▶ _What to work on_
Your task is to filter the entries and copy every line containing the string "down".

▶ _Task data_
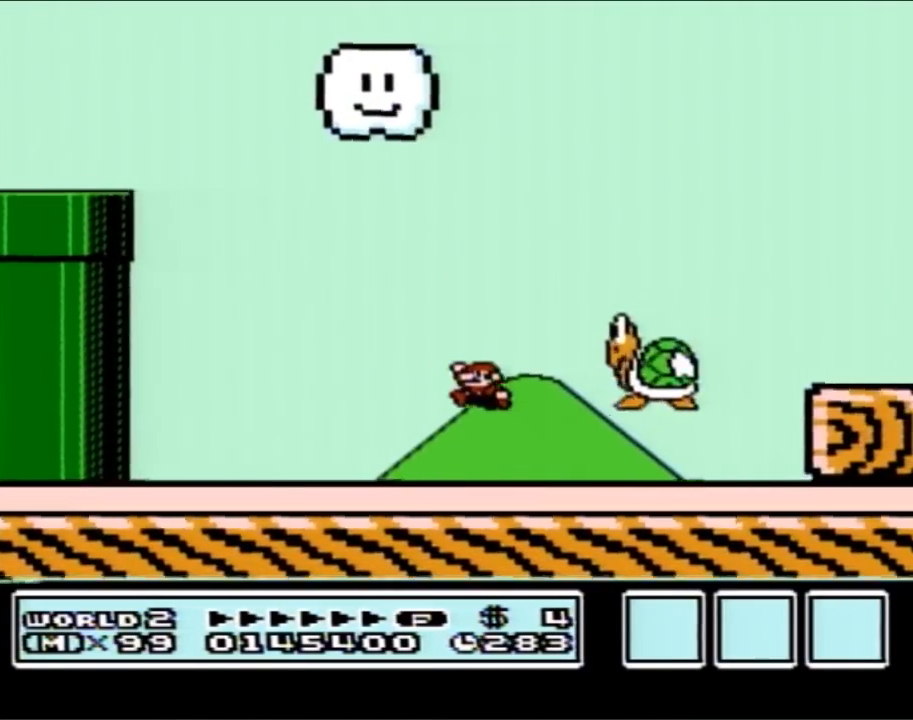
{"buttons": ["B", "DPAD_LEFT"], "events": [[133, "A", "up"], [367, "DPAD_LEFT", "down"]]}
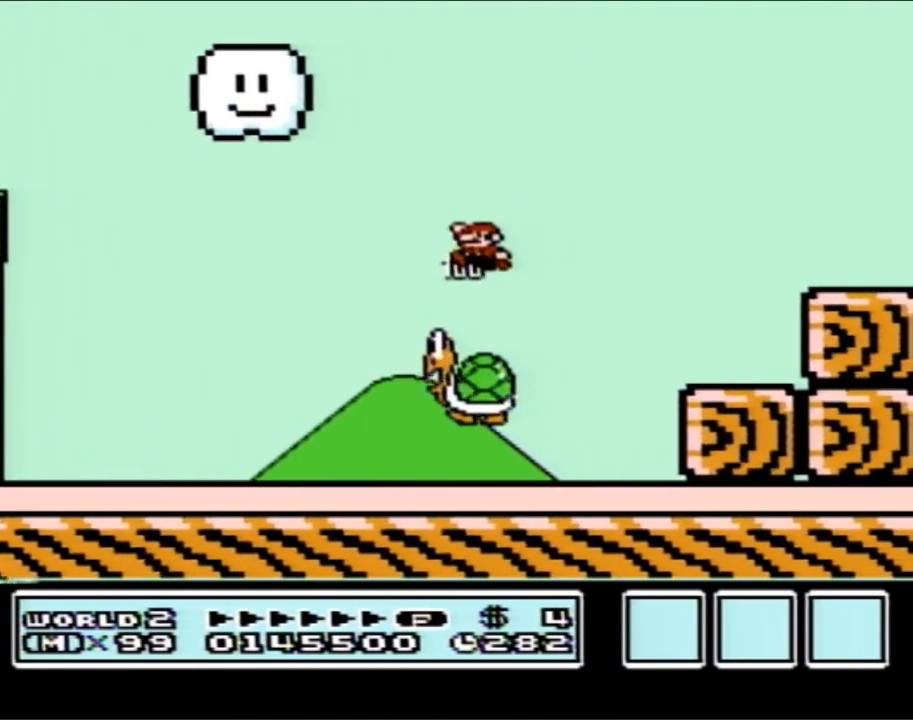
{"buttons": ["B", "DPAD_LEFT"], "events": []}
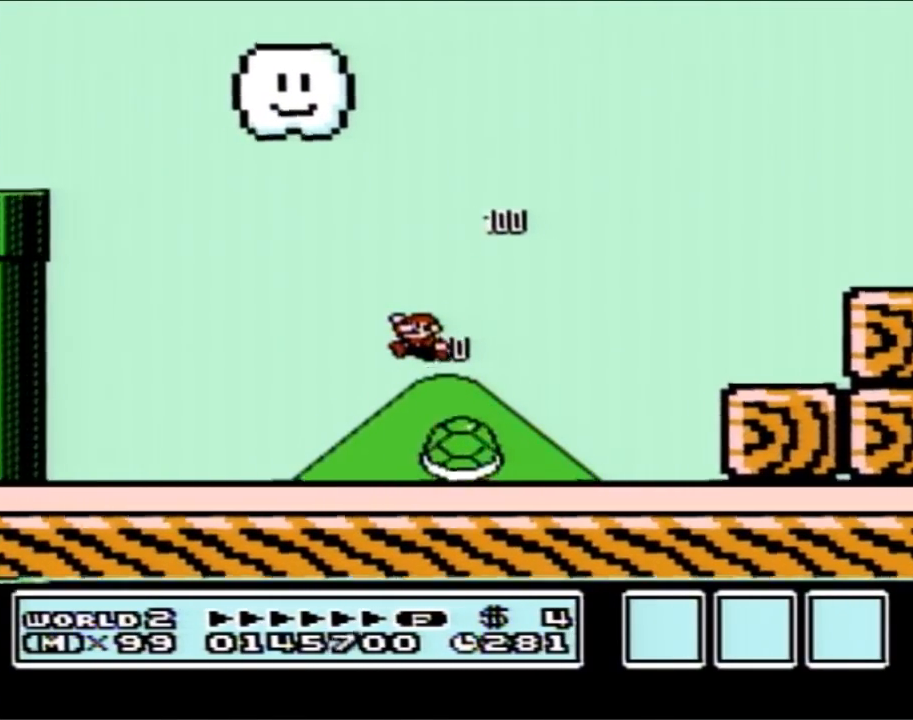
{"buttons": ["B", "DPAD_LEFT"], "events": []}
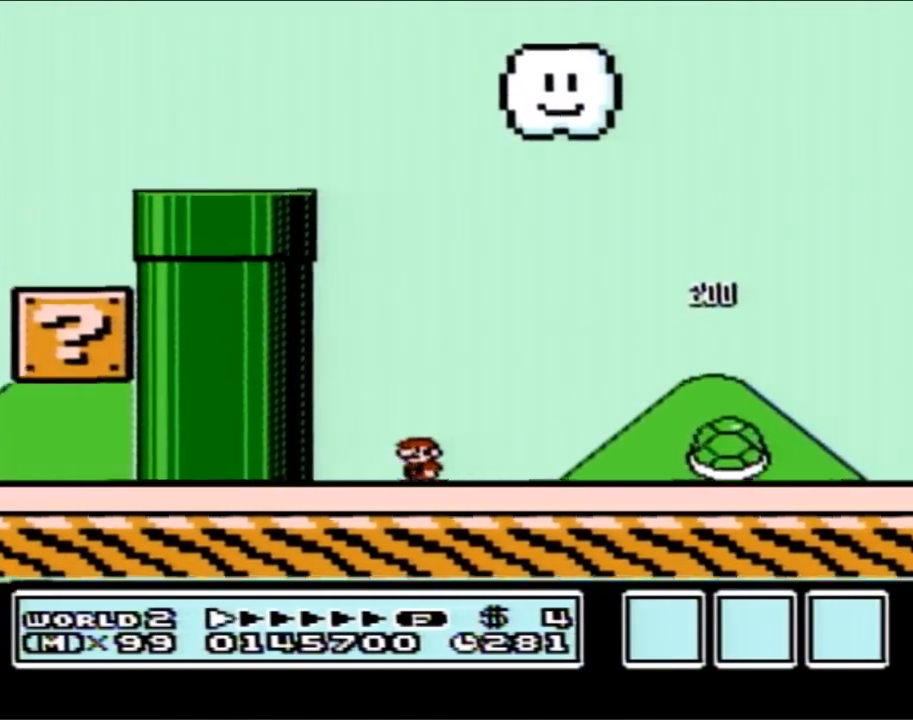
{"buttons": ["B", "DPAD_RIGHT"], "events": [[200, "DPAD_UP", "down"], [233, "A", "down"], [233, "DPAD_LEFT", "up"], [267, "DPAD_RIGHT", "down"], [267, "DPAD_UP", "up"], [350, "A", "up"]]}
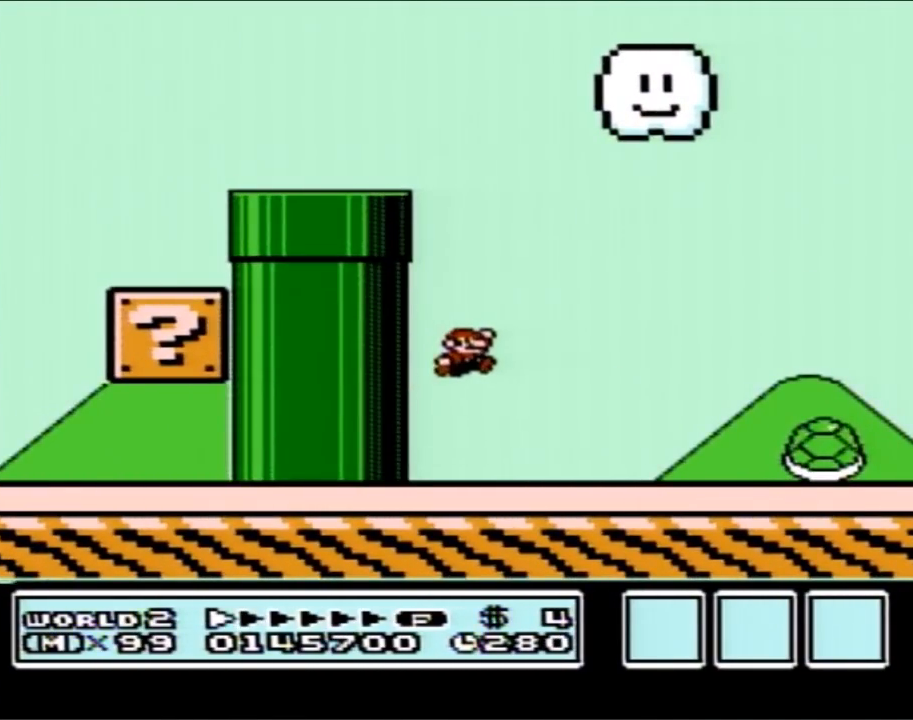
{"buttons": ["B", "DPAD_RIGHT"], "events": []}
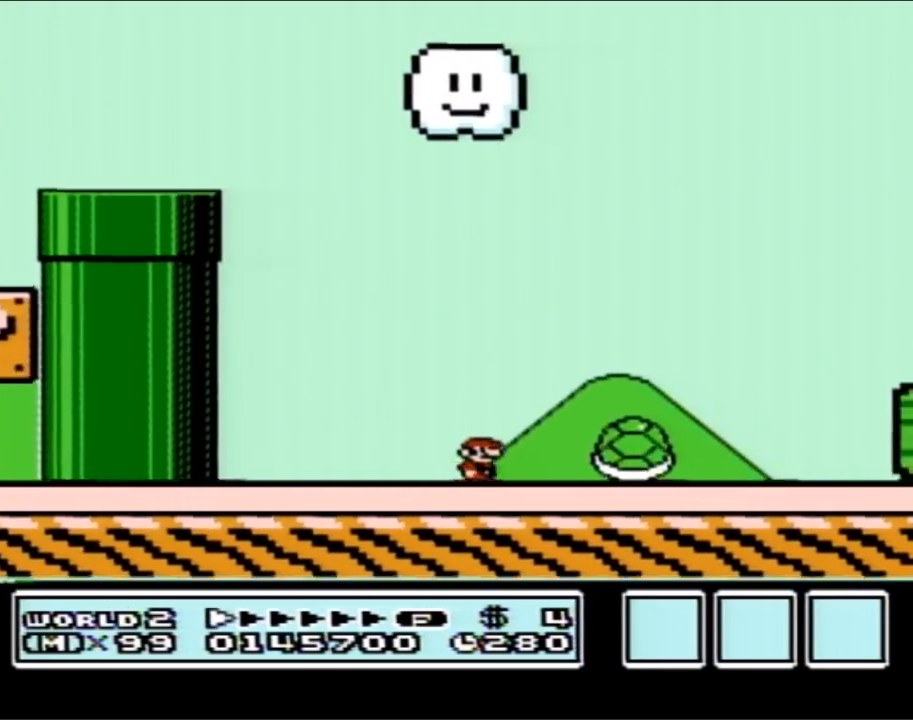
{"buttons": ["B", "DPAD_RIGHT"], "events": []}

▶ _Expected output_
{"buttons": ["B", "DPAD_LEFT"], "events": [[133, "A", "up"], [367, "DPAD_LEFT", "down"]]}
{"buttons": ["B", "DPAD_RIGHT"], "events": [[200, "DPAD_UP", "down"], [233, "A", "down"], [233, "DPAD_LEFT", "up"], [267, "DPAD_RIGHT", "down"], [267, "DPAD_UP", "up"], [350, "A", "up"]]}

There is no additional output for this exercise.